Background HIV infection is associated with high rates of acute rejection following kidney transplantation. The underlying mechanisms for such predisposition are incompletely understood. Pathological immune activation is a hallmark of chronic HIV infection that persists despite effective antiretroviral therapy. We hypothesized that the baseline levels of T cell activation in HIV⁺ candidates would correlate with their risk of acute rejection following kidney transplantation. Methods Single-center retrospective cohort analysis of HIV⁺ adult kidney transplants performed between October 2006 and September 2013. The frequency of CD3⁺ HLA-DR⁺ cells measured by flow cytometry served as a surrogate marker of immune activation.
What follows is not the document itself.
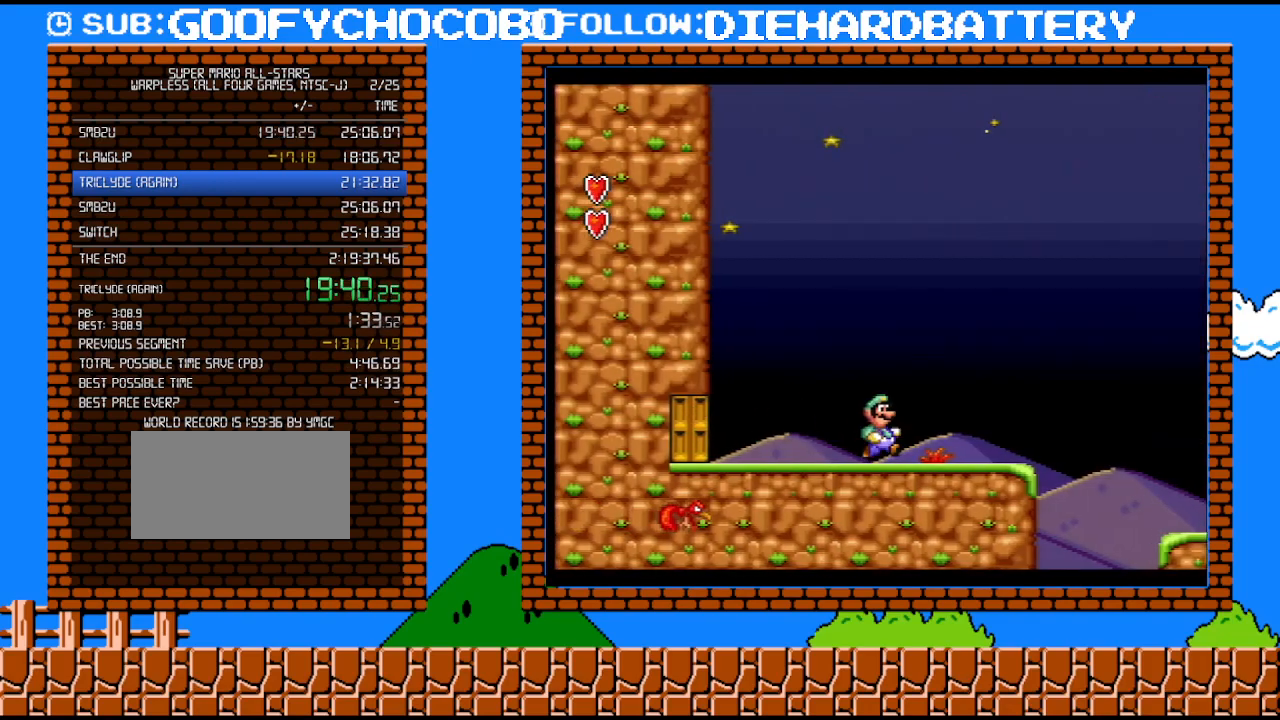
{"buttons": ["Y", "DPAD_RIGHT"], "events": []}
Patients were categorized into tertiles of activation, and the rates of biopsy-proven acute rejection were compared across groups. Results (1) Compared to matched HIV⁻ controls, the baseline number of CD3⁺ HLA-DR⁺ cells was higher in HIV⁺ kidney transplant candidates. (2) Abnormally high levels of activation did not decrease with transplant-associated immunosuppression. (3) Patients categorized within the lower and middle CD3⁺ HLA-DR⁺ tertiles had higher probability of rejection during the first 3 years post-transplant compared to those in the higher activation tertile (36.9% vs. 0%; log-rank P = 0.04). Conclusions Pathological immune activation in HIV⁺ transplant candidates does not explain their increased susceptibility to allograft rejection. Paradoxically, those with the highest levels of immune activation seem to be less prone to rejection.